─── RECORDS FOR PROCESSING

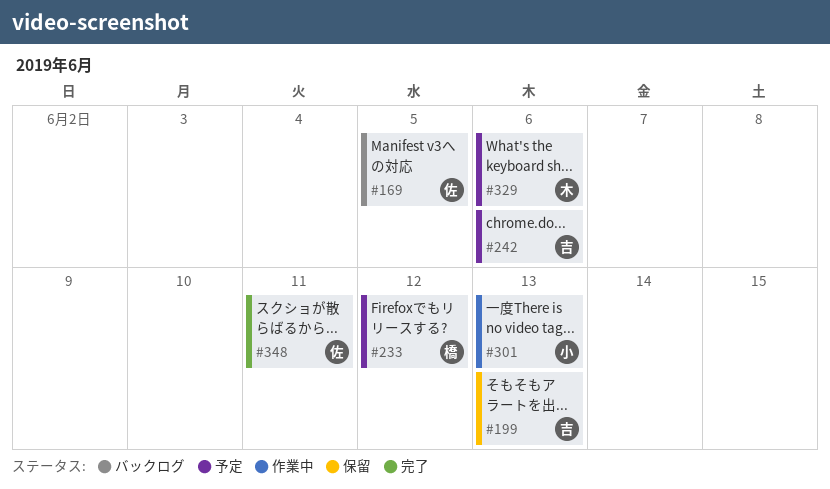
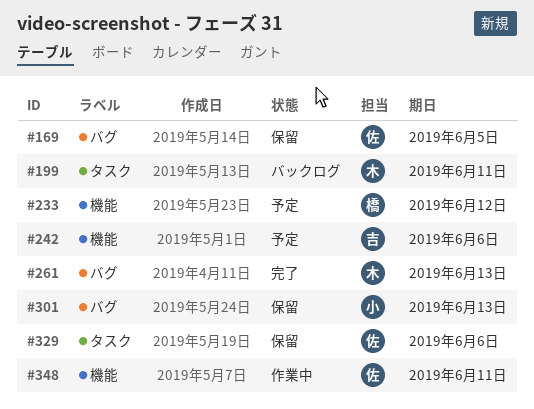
#169, status: バックログ -> 保留
#199, status: 保留 -> バックログ
#199, owner: 吉 -> 木
#199, due: Jun 13 -> Jun 11
#261: none -> present
#301, status: 作業中 -> 保留
#329, status: 予定 -> 保留
#329, owner: 木 -> 佐
#348, status: 完了 -> 作業中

──────

ASSIGNED TASK: Give back, unchanged, the line that holds "#199, due: Jun 13 -> Jun 11" along with all lines after it through the last line above.

TASK ANSWER:
#199, due: Jun 13 -> Jun 11
#261: none -> present
#301, status: 作業中 -> 保留
#329, status: 予定 -> 保留
#329, owner: 木 -> 佐
#348, status: 完了 -> 作業中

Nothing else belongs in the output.